[Collected data entries]
-- -- --

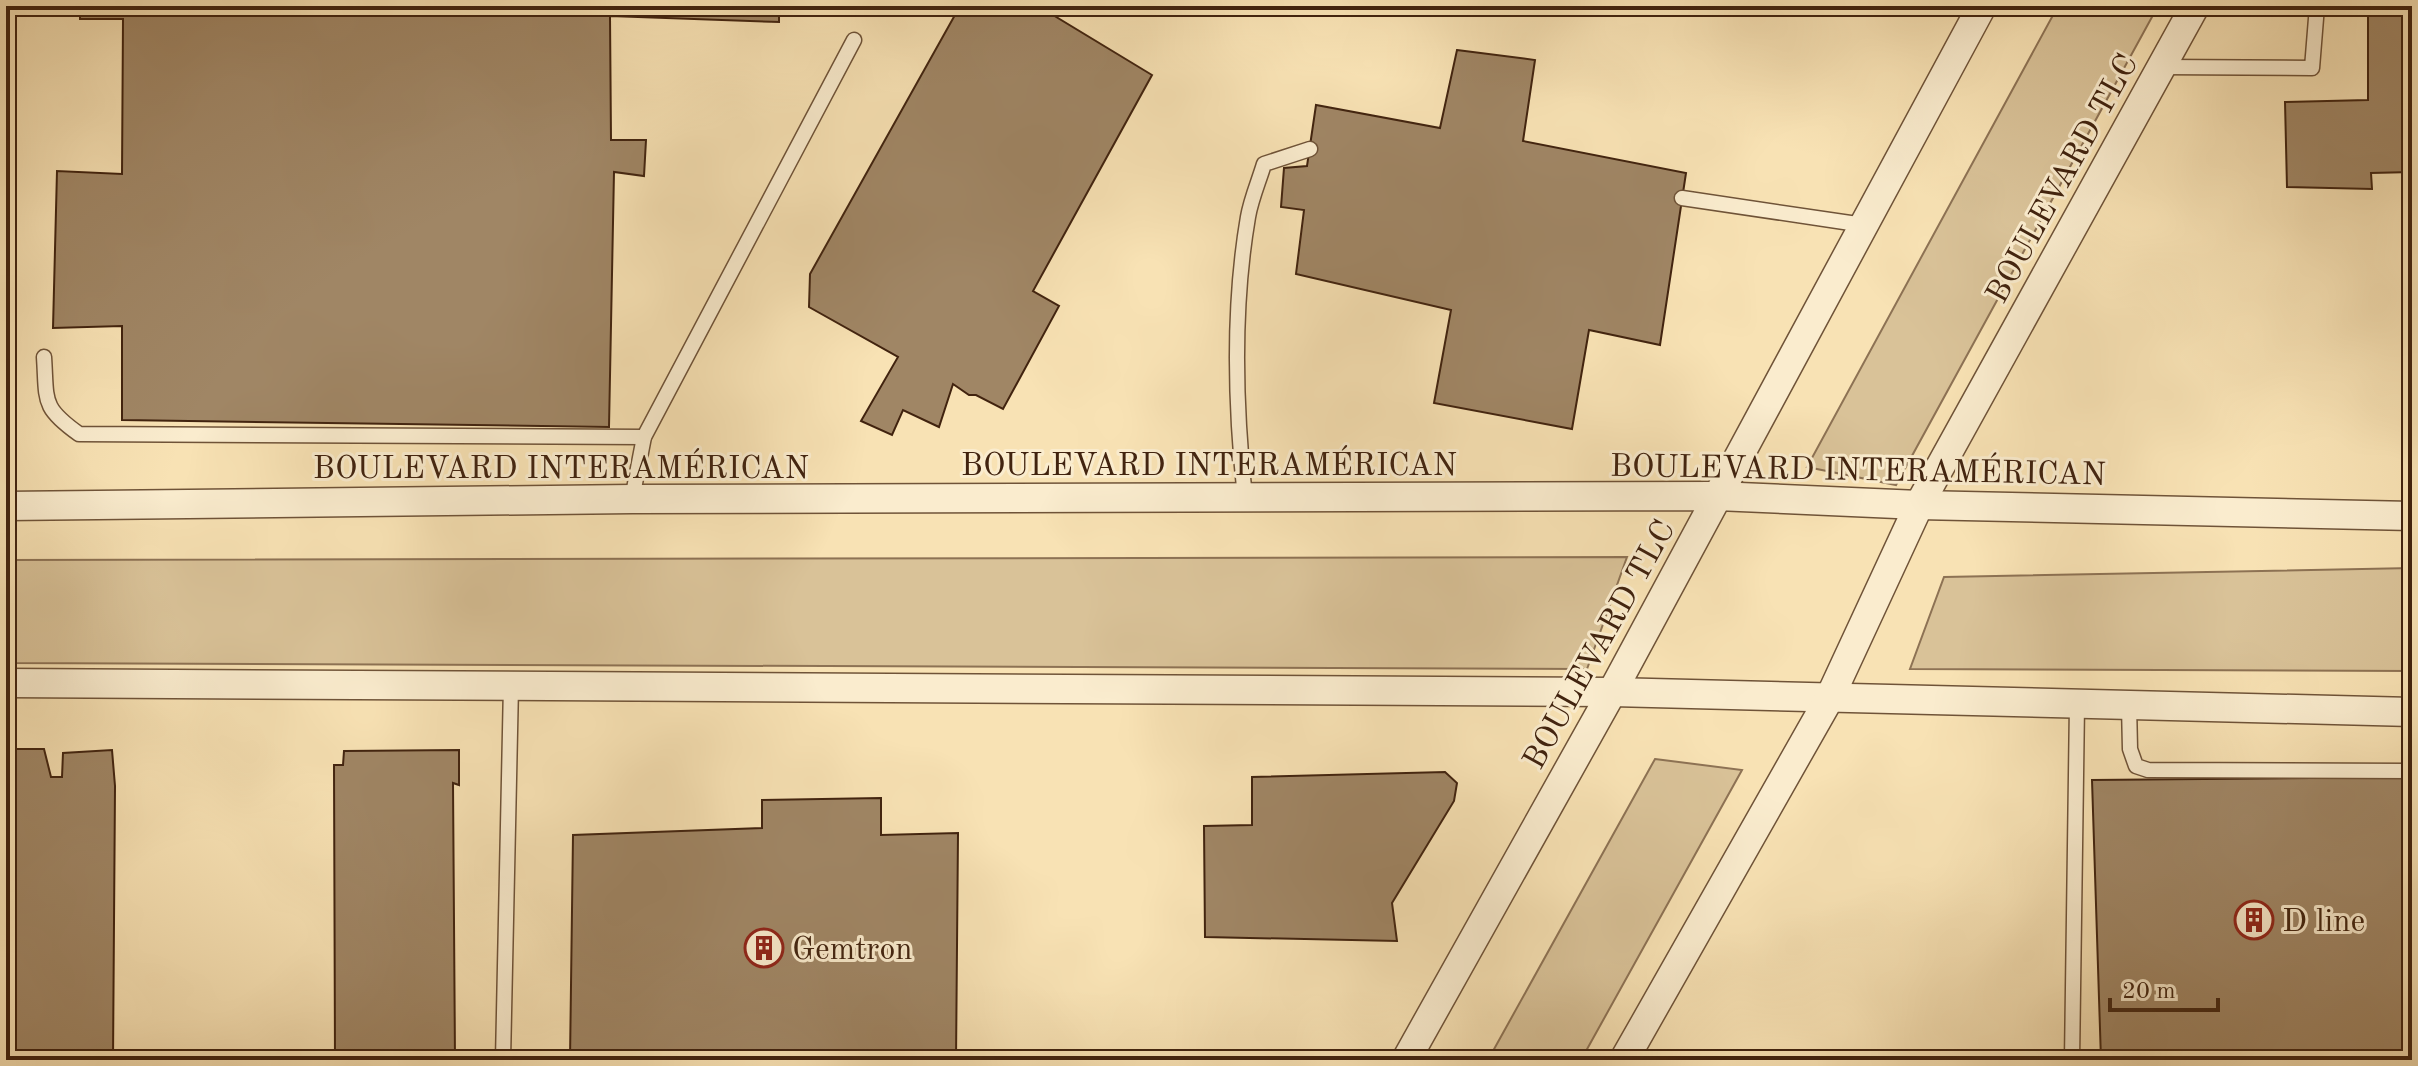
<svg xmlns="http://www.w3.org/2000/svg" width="2418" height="1066" viewBox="0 0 2418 1066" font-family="'Old Standard TT',serif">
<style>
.green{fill:#d9c298;stroke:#8d7254;stroke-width:2}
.building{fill:#a08665;stroke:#41230f;stroke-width:2}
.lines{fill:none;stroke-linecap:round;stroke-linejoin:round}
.lane-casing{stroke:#6f5338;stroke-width:17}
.street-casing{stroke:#6f5338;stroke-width:31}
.lane{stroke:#faecce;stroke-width:14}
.street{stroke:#faecce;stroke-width:28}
.labels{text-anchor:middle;stroke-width:6;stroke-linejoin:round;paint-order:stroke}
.street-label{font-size:32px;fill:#41230f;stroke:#faecce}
.poi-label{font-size:32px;fill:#41230f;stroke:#faecce;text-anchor:start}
</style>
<rect width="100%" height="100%" fill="#f8e2b4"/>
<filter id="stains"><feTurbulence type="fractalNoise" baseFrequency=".0025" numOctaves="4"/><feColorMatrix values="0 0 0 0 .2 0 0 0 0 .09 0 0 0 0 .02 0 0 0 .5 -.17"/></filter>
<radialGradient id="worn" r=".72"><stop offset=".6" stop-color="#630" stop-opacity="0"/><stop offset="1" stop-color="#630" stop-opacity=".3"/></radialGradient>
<g class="green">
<path d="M2058 6H2158L1896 485 1807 467Z"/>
<path d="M1627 557 1587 669 6 663V560Z"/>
<path d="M2412 568V671L1910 669 1944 577Z"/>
<path d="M1655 759 1742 770 1581 1060H1488Z"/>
</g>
<g class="building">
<path d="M80 6H779V22L610 16 611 140H646L644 176 614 172 609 427 122 420V326L53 328 57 171 122 174 123 19H80Z"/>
<path d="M960 6H1038L1152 75 1033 291 1059 306 1003 409 976 395H969L953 384 939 427 903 410 892 435 861 421 898 357 809 307 810 274Z"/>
<path d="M2368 6H2412V172L2371 173 2372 189 2287 187 2285 102 2368 100Z"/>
<path d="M1457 50 1535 60 1523 141 1686 173 1660 345 1589 330 1572 429 1434 403 1451 310 1296 274 1304 210 1281 207 1284 168 1307 166 1316 105 1440 128Z"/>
<path d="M6 749H44L51 777H62L63 753 112 750 115 786 113 1060H6Z"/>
<path d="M459 750V785L453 783 455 1060H335L334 765H343L344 751Z"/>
<path d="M1445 772 1457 783 1454 801 1392 903 1397 941 1205 937 1204 826 1252 825V777Z"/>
<path d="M2412 777V1060H2101L2092 780Z"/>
<path d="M881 798V835L958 833 956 1060H570L573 835 762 828V800Z"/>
</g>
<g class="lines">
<g class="lane-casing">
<g id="lane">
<path d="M2161 67 2312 68 2317 6"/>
<path d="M1682 198 1864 225"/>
<path d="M44 357C47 401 41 407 79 434L644 437"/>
<path d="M1245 498C1235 405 1232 310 1248 217 1251 199 1259 181 1264 164L1310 149"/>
<path d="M632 499 644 437 854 40"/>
<path d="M2129 705 2130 749 2136 766 2148 770 2412 771"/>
<path d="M503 1060 511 685"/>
<path d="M2072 1060 2077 704"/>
</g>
</g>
<g class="street-casing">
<g id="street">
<path d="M6 506 632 499 1717 496 1919 505 2412 516"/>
<path d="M6 683 1612 692 2412 712"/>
<path d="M1406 1060 1612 692 1982 6"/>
<path d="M1624 1060 1830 697 1919 505 2195 6"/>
</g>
</g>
<use href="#lane" class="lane"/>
<use href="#street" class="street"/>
</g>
<defs>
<g id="building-ring" transform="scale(2)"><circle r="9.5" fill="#faecce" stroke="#8f2418" stroke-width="1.5"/><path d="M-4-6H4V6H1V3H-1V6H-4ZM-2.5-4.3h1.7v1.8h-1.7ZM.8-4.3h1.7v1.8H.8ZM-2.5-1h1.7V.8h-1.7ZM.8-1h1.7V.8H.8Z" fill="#8f2418"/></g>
</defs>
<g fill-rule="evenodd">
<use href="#building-ring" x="2254" y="920"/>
<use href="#building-ring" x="764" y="948"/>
</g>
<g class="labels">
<g class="street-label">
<text transform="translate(2061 178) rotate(-61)" y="11">BOULEVARD TLC</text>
<text x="1209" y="475">BOULEVARD INTERAMÉRICAN</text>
<text x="561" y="478">BOULEVARD INTERAMÉRICAN</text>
<text transform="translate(1858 469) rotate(1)" y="11">BOULEVARD INTERAMÉRICAN</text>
<text transform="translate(1598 644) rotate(-61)" y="11">BOULEVARD TLC</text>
</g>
<g class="poi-label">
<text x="2282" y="931">D line</text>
<text x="792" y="959">Gemtron</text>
</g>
</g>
<rect width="2418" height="1066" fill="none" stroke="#f8e2b4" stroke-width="32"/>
<rect x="8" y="8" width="2402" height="1050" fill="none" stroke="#41230f" stroke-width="4"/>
<rect x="16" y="16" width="2386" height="1034" fill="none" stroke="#41230f" stroke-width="2"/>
<path d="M2110 998v12h108v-12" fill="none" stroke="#41230f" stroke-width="4"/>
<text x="2122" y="998" font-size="24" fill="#41230f" stroke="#faecce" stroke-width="6" paint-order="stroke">20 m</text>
<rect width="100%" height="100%" filter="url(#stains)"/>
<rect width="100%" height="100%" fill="url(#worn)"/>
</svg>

-- -- --

→ Exercise description
Type out the data above again exactly as written, minus the images.

→ Worked solution
<svg xmlns="http://www.w3.org/2000/svg" width="2418" height="1066" viewBox="0 0 2418 1066" font-family="'Old Standard TT',serif">
<style>
.green{fill:#d9c298;stroke:#8d7254;stroke-width:2}
.building{fill:#a08665;stroke:#41230f;stroke-width:2}
.lines{fill:none;stroke-linecap:round;stroke-linejoin:round}
.lane-casing{stroke:#6f5338;stroke-width:17}
.street-casing{stroke:#6f5338;stroke-width:31}
.lane{stroke:#faecce;stroke-width:14}
.street{stroke:#faecce;stroke-width:28}
.labels{text-anchor:middle;stroke-width:6;stroke-linejoin:round;paint-order:stroke}
.street-label{font-size:32px;fill:#41230f;stroke:#faecce}
.poi-label{font-size:32px;fill:#41230f;stroke:#faecce;text-anchor:start}
</style>
<rect width="100%" height="100%" fill="#f8e2b4"/>
<filter id="stains"><feTurbulence type="fractalNoise" baseFrequency=".0025" numOctaves="4"/><feColorMatrix values="0 0 0 0 .2 0 0 0 0 .09 0 0 0 0 .02 0 0 0 .5 -.17"/></filter>
<radialGradient id="worn" r=".72"><stop offset=".6" stop-color="#630" stop-opacity="0"/><stop offset="1" stop-color="#630" stop-opacity=".3"/></radialGradient>
<g class="green">
<path d="M2058 6H2158L1896 485 1807 467Z"/>
<path d="M1627 557 1587 669 6 663V560Z"/>
<path d="M2412 568V671L1910 669 1944 577Z"/>
<path d="M1655 759 1742 770 1581 1060H1488Z"/>
</g>
<g class="building">
<path d="M80 6H779V22L610 16 611 140H646L644 176 614 172 609 427 122 420V326L53 328 57 171 122 174 123 19H80Z"/>
<path d="M960 6H1038L1152 75 1033 291 1059 306 1003 409 976 395H969L953 384 939 427 903 410 892 435 861 421 898 357 809 307 810 274Z"/>
<path d="M2368 6H2412V172L2371 173 2372 189 2287 187 2285 102 2368 100Z"/>
<path d="M1457 50 1535 60 1523 141 1686 173 1660 345 1589 330 1572 429 1434 403 1451 310 1296 274 1304 210 1281 207 1284 168 1307 166 1316 105 1440 128Z"/>
<path d="M6 749H44L51 777H62L63 753 112 750 115 786 113 1060H6Z"/>
<path d="M459 750V785L453 783 455 1060H335L334 765H343L344 751Z"/>
<path d="M1445 772 1457 783 1454 801 1392 903 1397 941 1205 937 1204 826 1252 825V777Z"/>
<path d="M2412 777V1060H2101L2092 780Z"/>
<path d="M881 798V835L958 833 956 1060H570L573 835 762 828V800Z"/>
</g>
<g class="lines">
<g class="lane-casing">
<g id="lane">
<path d="M2161 67 2312 68 2317 6"/>
<path d="M1682 198 1864 225"/>
<path d="M44 357C47 401 41 407 79 434L644 437"/>
<path d="M1245 498C1235 405 1232 310 1248 217 1251 199 1259 181 1264 164L1310 149"/>
<path d="M632 499 644 437 854 40"/>
<path d="M2129 705 2130 749 2136 766 2148 770 2412 771"/>
<path d="M503 1060 511 685"/>
<path d="M2072 1060 2077 704"/>
</g>
</g>
<g class="street-casing">
<g id="street">
<path d="M6 506 632 499 1717 496 1919 505 2412 516"/>
<path d="M6 683 1612 692 2412 712"/>
<path d="M1406 1060 1612 692 1982 6"/>
<path d="M1624 1060 1830 697 1919 505 2195 6"/>
</g>
</g>
<use href="#lane" class="lane"/>
<use href="#street" class="street"/>
</g>
<defs>
<g id="building-ring" transform="scale(2)"><circle r="9.5" fill="#faecce" stroke="#8f2418" stroke-width="1.5"/><path d="M-4-6H4V6H1V3H-1V6H-4ZM-2.5-4.3h1.7v1.8h-1.7ZM.8-4.3h1.7v1.8H.8ZM-2.5-1h1.7V.8h-1.7ZM.8-1h1.7V.8H.8Z" fill="#8f2418"/></g>
</defs>
<g fill-rule="evenodd">
<use href="#building-ring" x="2254" y="920"/>
<use href="#building-ring" x="764" y="948"/>
</g>
<g class="labels">
<g class="street-label">
<text transform="translate(2061 178) rotate(-61)" y="11">BOULEVARD TLC</text>
<text x="1209" y="475">BOULEVARD INTERAMÉRICAN</text>
<text x="561" y="478">BOULEVARD INTERAMÉRICAN</text>
<text transform="translate(1858 469) rotate(1)" y="11">BOULEVARD INTERAMÉRICAN</text>
<text transform="translate(1598 644) rotate(-61)" y="11">BOULEVARD TLC</text>
</g>
<g class="poi-label">
<text x="2282" y="931">D line</text>
<text x="792" y="959">Gemtron</text>
</g>
</g>
<rect width="2418" height="1066" fill="none" stroke="#f8e2b4" stroke-width="32"/>
<rect x="8" y="8" width="2402" height="1050" fill="none" stroke="#41230f" stroke-width="4"/>
<rect x="16" y="16" width="2386" height="1034" fill="none" stroke="#41230f" stroke-width="2"/>
<path d="M2110 998v12h108v-12" fill="none" stroke="#41230f" stroke-width="4"/>
<text x="2122" y="998" font-size="24" fill="#41230f" stroke="#faecce" stroke-width="6" paint-order="stroke">20 m</text>
<rect width="100%" height="100%" filter="url(#stains)"/>
<rect width="100%" height="100%" fill="url(#worn)"/>
</svg>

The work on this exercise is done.